-
گرچه پلهی چشم بر هم میزنی ** در سفینه خفتهای ره میکنی
- Gözünü bir yumdun mu bakarsın ki gemide oturmuşsun, uyuyorsun... Öyle olduğu halde yol almadasın!
-
تفسیر این حدیث کی مثل امتی کمثل سفینة نوح من تمسک بها نجا و من تخلف عنها غرق
- ”Ümmetim, Nuh gemisine benzer... O gemiye giren kurtuldu, girmeyen boğuldu gitti” hadisinin tefsiri
-
بهر این فرمود پیغامبر که من ** همچو کشتیام به طوفان زمن
- Peygamber, bunun için “Ben; zamane tufanına gemi gibiyim;
-
ما و اصحابم چو آن کشتی نوح ** هر که دست اندر زند یابد فتوح
- Biz ve ashabım, Nuh’un gemisine benzeriz.
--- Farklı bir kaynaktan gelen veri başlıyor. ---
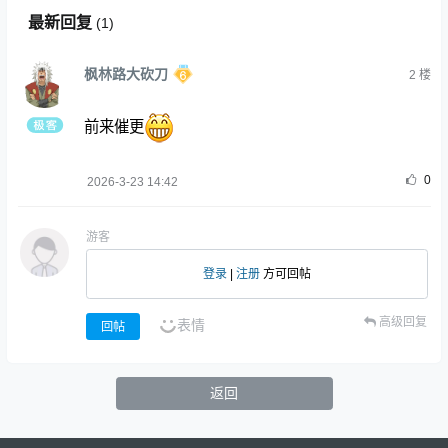
最新回复
(
1
)
枫林路大砍刀
2
楼
前来催更
0
2026-3-23 14:42
游客
登录
|
注册
方可回帖
高级回复
表情
回帖
返回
Kim bu gemiye el atar, kim bu gemiye girerse kurtulur” buyurdu.
-
چونک با شیخی تو دور از زشتیی ** روز و شب سیاری و در کشتیی 540
- Şeyh beraber olunca kötülüklerden uzaksın... Gece gündüz gitmektesin; gemidesin.
-
در پناه جان جانبخشی توی ** کشتی اندر خفتهای ره میروی
- Canlar bağışlayan cana sığınmışsın... Gemiye girmiş, uyuyorsun; öyle olduğu halde yol almaktasın!
-
مسکل از پیغامبر ایام خویش ** تکیه کم کن بر فن و بر کام خویش
- Zamanın peygamberinden ayrılma... Kendi hünerine, kendi dileğine pek güvenme!
-
گرچه شیری چون روی ره بیدلیل ** خویشبین و در ضلالی و ذلیل
- Aslan bile olsan değil mi ki kılavuzsuz yol almaktasın; kendini görüyorsun, sapıksın, hor hakirsin.
-
هین مپر الا که با پرهای شیخ ** تا ببینی عون و لشکرهای شیخ
- Ancak şeyhin kanatlarıyla uçta şeyhin askerlerinin yardımını gör!
-
یک زمانی موج لطفش بال تست ** آتش قهرش دمی حمال تست 545
- Bir zaman olur, onun lütuf dalgaları, sana kanat kesilir; bir an gelir, kahır ateşi seni taşır, götürür!
-
قهر او را ضد لطفش کم شمر ** اتحاد هر دو بین اندر اثر
- Kahrını, lütfunun zıddı sayma pek... Tesir bakımından ikisinin de birliğini gör!